▸ **REQUIREMENT**:
Copy nothing but the lines from the opening of the entries through the line that contains "camera: 45 degrees left, 10 degrees up", exactly as written. Drop the pictures.
Segment Start: PROVIDED RECORDS
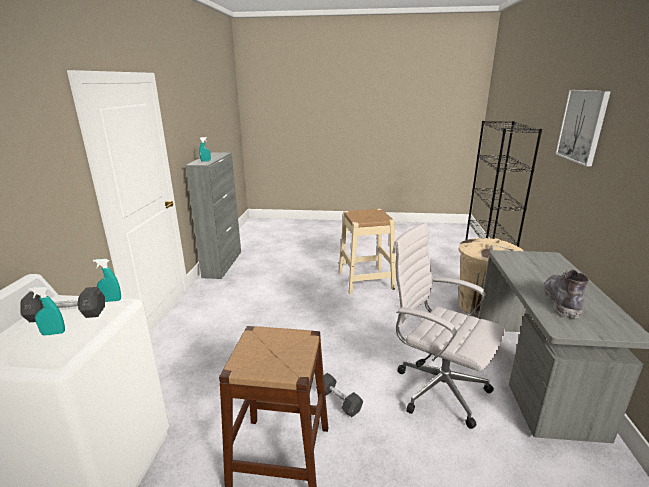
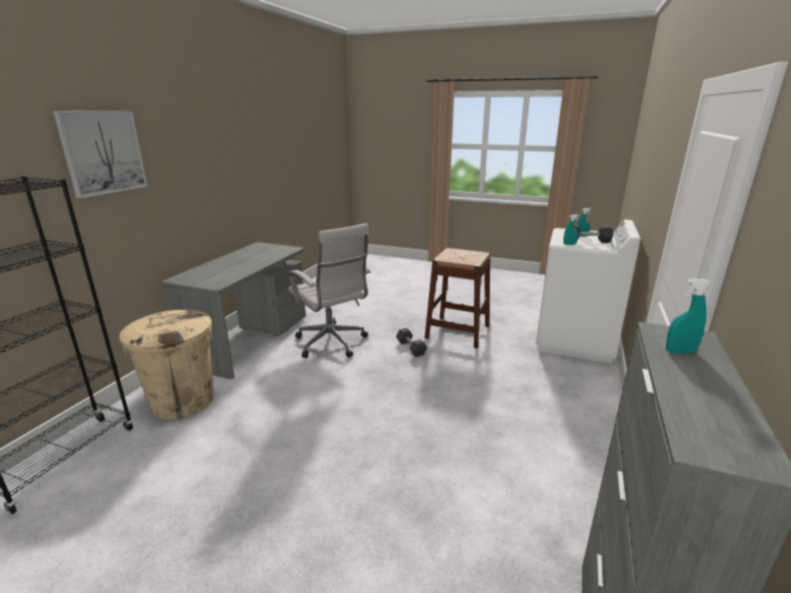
camera: 165 degrees left, 0 degrees up
(365, 281) = (278, 487): beige stool -> none
(561, 302) = (260, 256): grey boot -> none

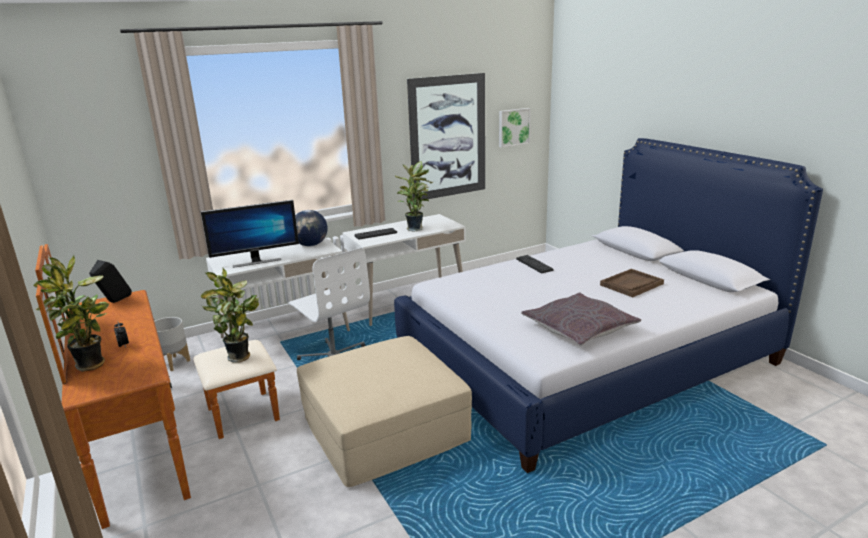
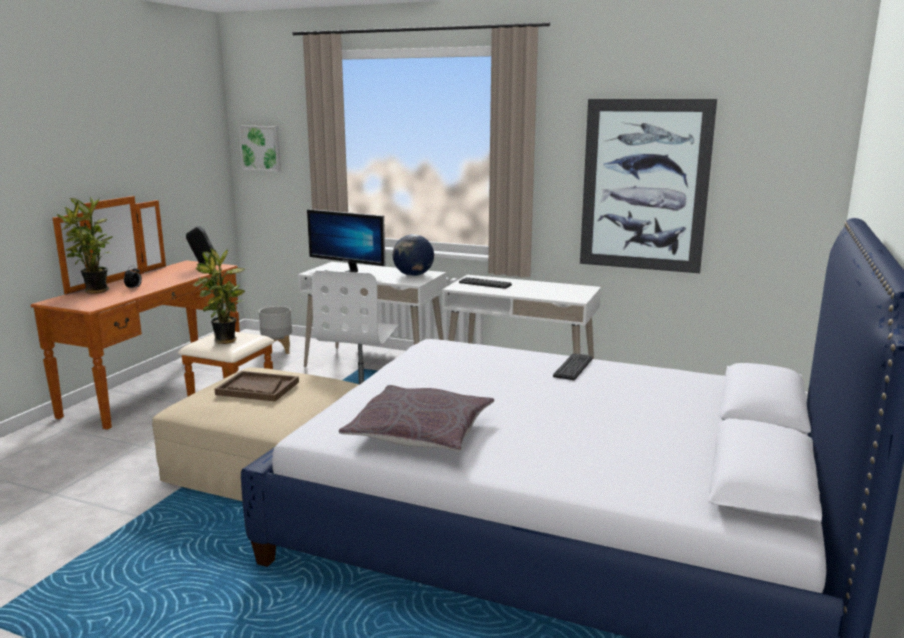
camera: 50 degrees right, 5 degrees down
(415, 228) = (532, 290): potted plant -> none
(513, 127) = (767, 188): picture -> picture (261, 148)
(631, 284) = (614, 431): brown tray -> brown tray (257, 388)

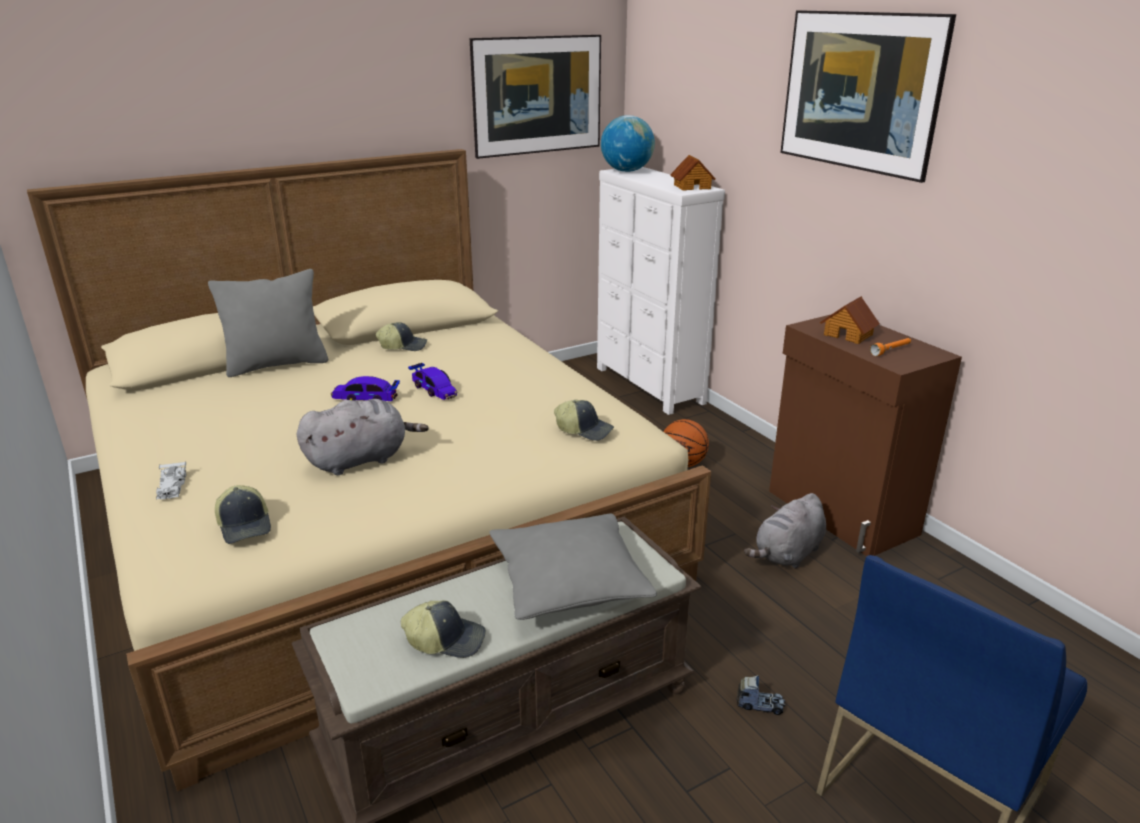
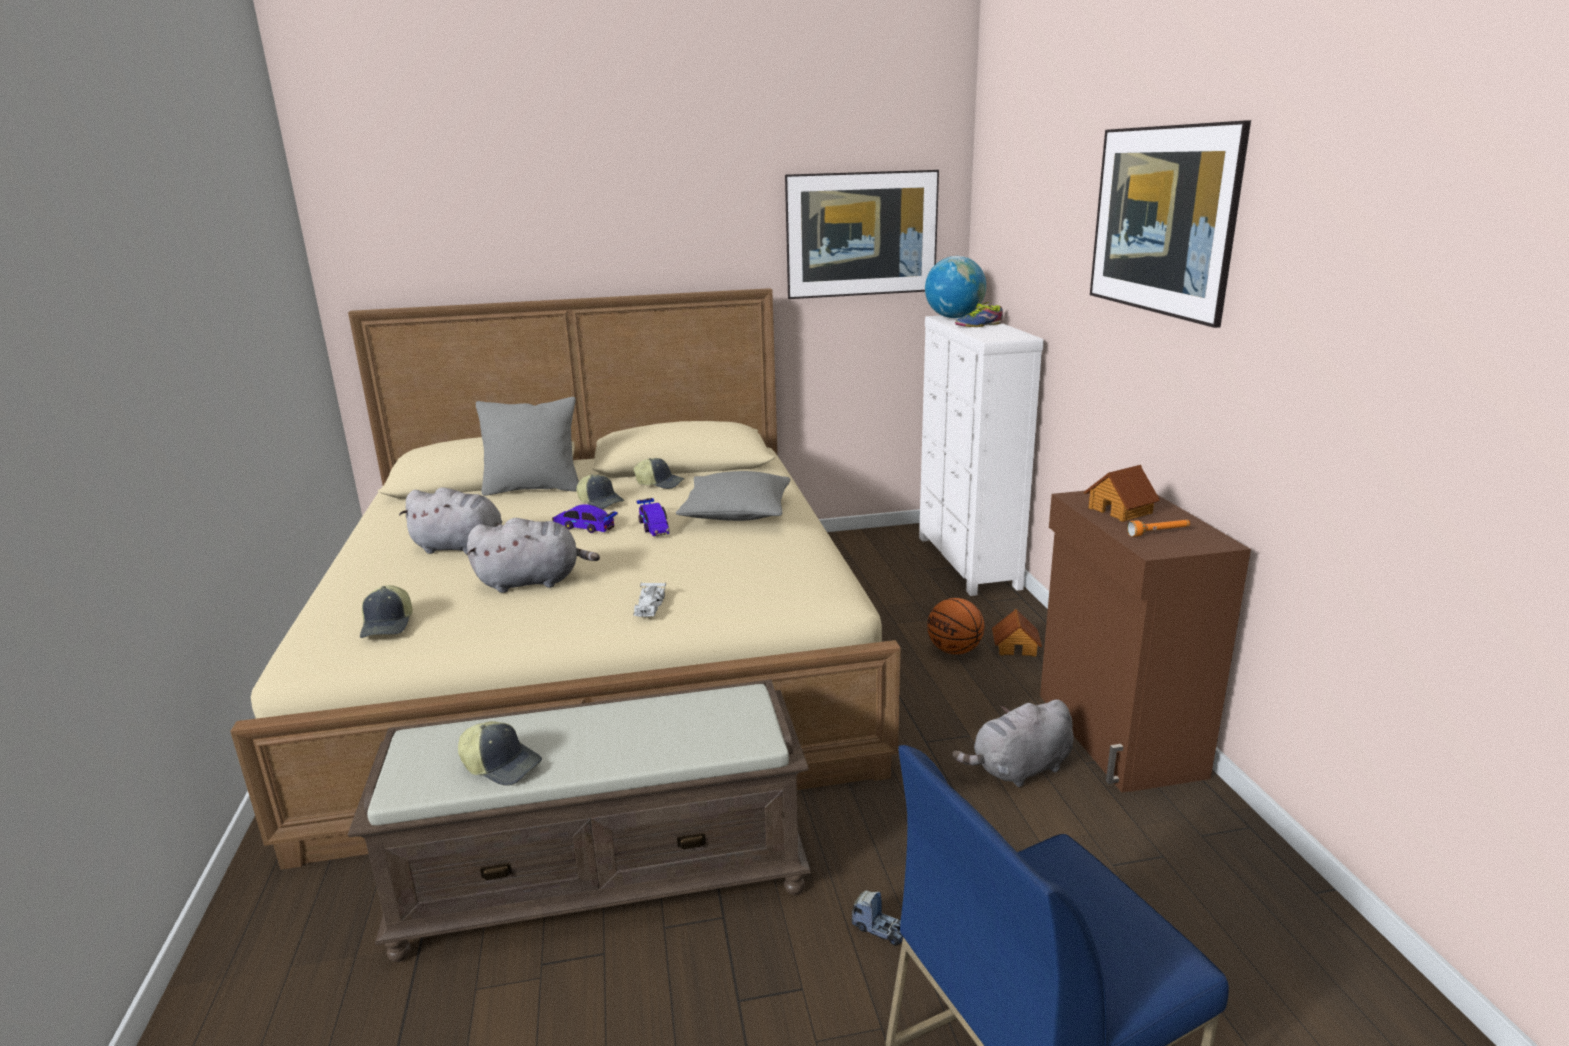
camera: 20 degrees right, 5 degrees down
(171, 487) = (359, 583): white toy car -> white toy car (649, 606)
(255, 435) = (462, 547): none -> grey plush toy
(569, 582) = (660, 734): grey pillow -> grey pillow (736, 513)
(584, 430) = (771, 582): cap -> cap (601, 502)
(656, 178) = (977, 325): none -> shoe
(692, 186) = (1007, 334): toy house -> toy house (1016, 647)

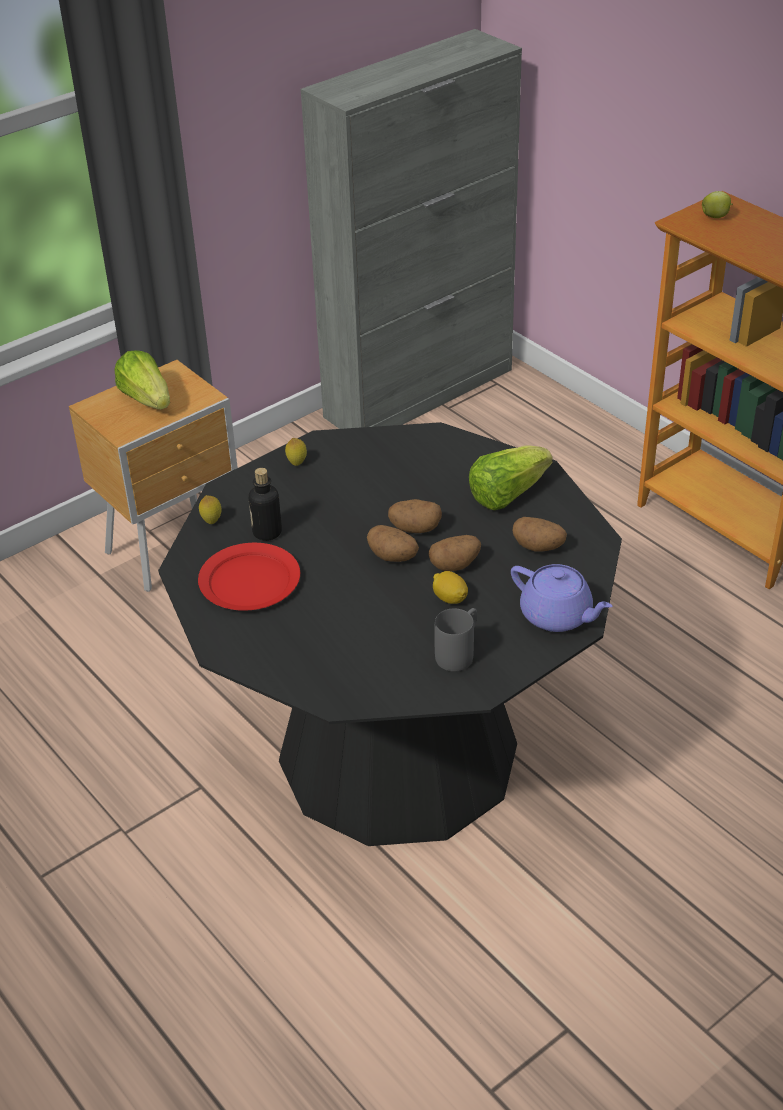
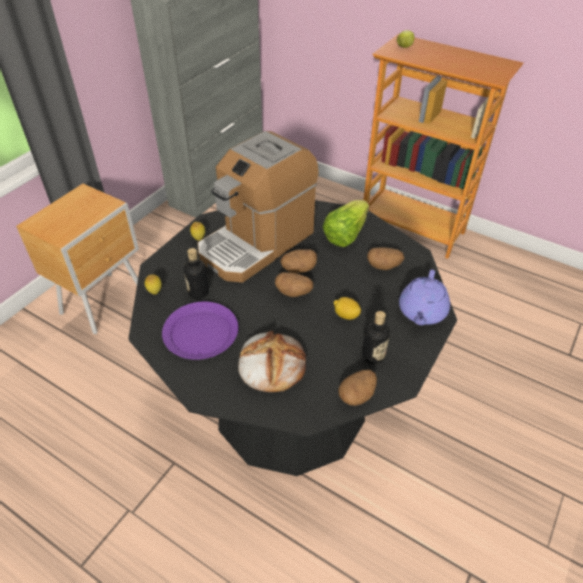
camera: 20 degrees left, 5 degrees up
(147, 399) = (71, 212): lettuce -> none
(250, 580) = (201, 332): red plate -> purple plate
(321, 635) = (271, 364): none -> bread
(374, 483) = (256, 242): none -> coffee machine
(455, 565) = (337, 290): potato -> potato (357, 395)
(459, 653) = (373, 355): grey mug -> bottle
(557, 616) = (421, 312): purple teapot -> purple teapot turned 90 degrees clockwise

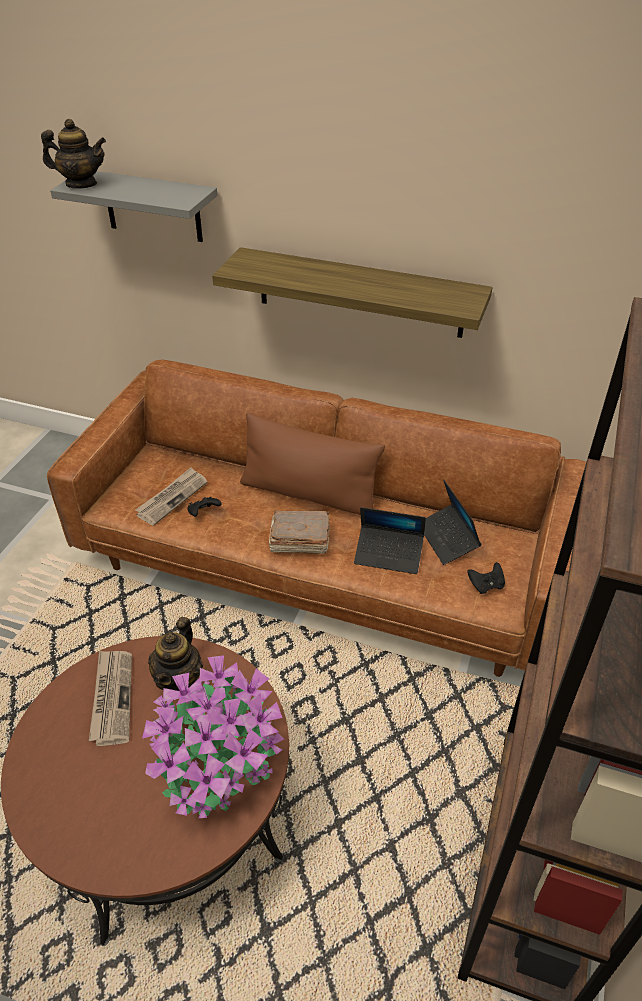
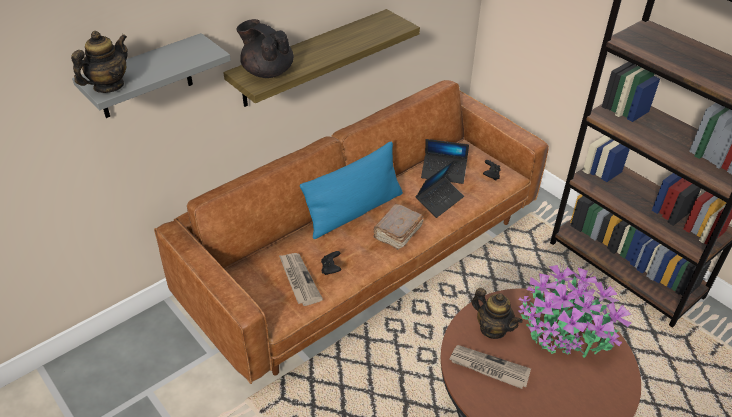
camera: 60 degrees left, 0 degrees up
(263, 266) = (267, 72): none -> black teapot
(309, 494) = (354, 211): brown pillow -> blue pillow

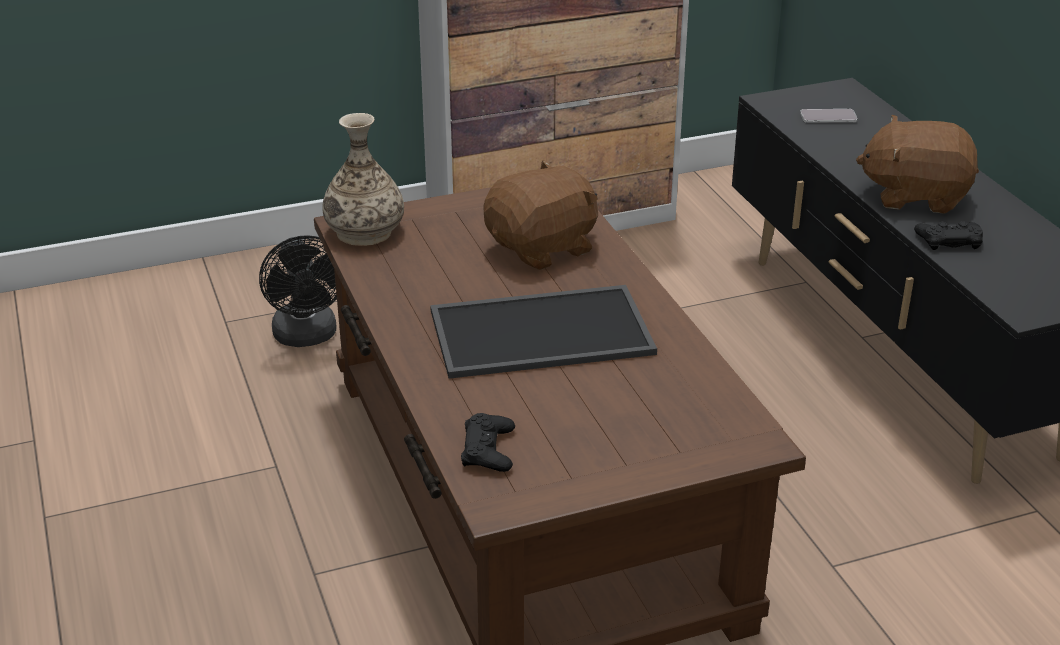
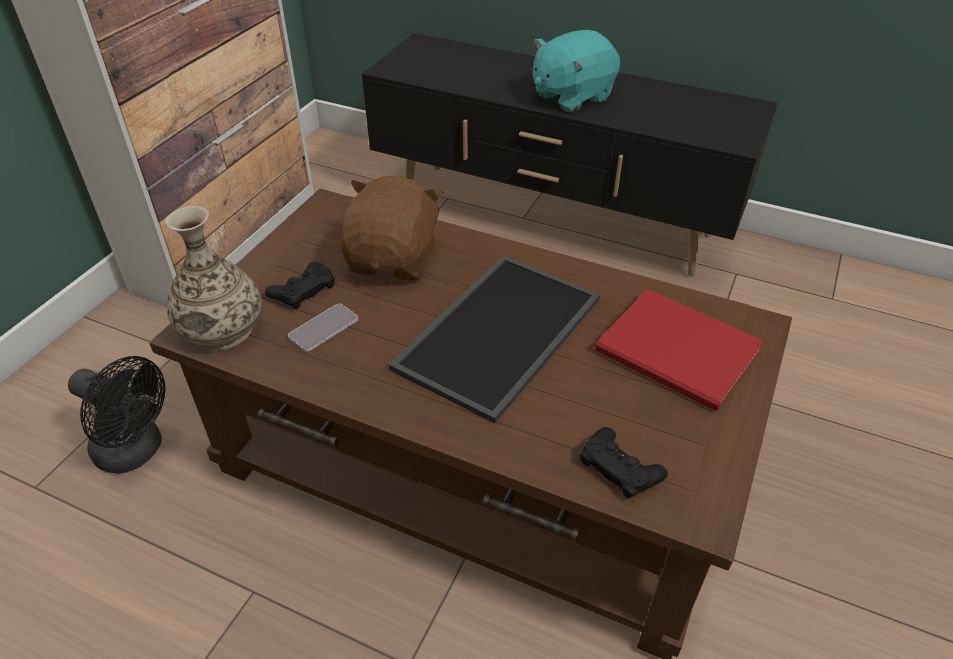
camera: 45 degrees left, 10 degrees up
(654, 421) = (680, 355): none -> red book
(828, 117) = (441, 65): phone -> phone (323, 328)
(915, 196) = (571, 96): brown plush toy -> turquoise plush toy
(949, 240) = (633, 117): black game controller -> black game controller (302, 290)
Segment End: PROVIDED RECORDS
▸ **YOUR RESPONSE**:
camera: 165 degrees left, 0 degrees up
(365, 281) = (278, 487): beige stool -> none
(561, 302) = (260, 256): grey boot -> none

camera: 50 degrees right, 5 degrees down
(415, 228) = (532, 290): potted plant -> none
(513, 127) = (767, 188): picture -> picture (261, 148)
(631, 284) = (614, 431): brown tray -> brown tray (257, 388)

camera: 20 degrees right, 5 degrees down
(171, 487) = (359, 583): white toy car -> white toy car (649, 606)
(255, 435) = (462, 547): none -> grey plush toy
(569, 582) = (660, 734): grey pillow -> grey pillow (736, 513)
(584, 430) = (771, 582): cap -> cap (601, 502)
(656, 178) = (977, 325): none -> shoe
(692, 186) = (1007, 334): toy house -> toy house (1016, 647)

camera: 20 degrees left, 5 degrees up
(147, 399) = (71, 212): lettuce -> none
(250, 580) = (201, 332): red plate -> purple plate
(321, 635) = (271, 364): none -> bread
(374, 483) = (256, 242): none -> coffee machine
(455, 565) = (337, 290): potato -> potato (357, 395)
(459, 653) = (373, 355): grey mug -> bottle
(557, 616) = (421, 312): purple teapot -> purple teapot turned 90 degrees clockwise

camera: 60 degrees left, 0 degrees up
(263, 266) = (267, 72): none -> black teapot
(309, 494) = (354, 211): brown pillow -> blue pillow

camera: 45 degrees left, 10 degrees up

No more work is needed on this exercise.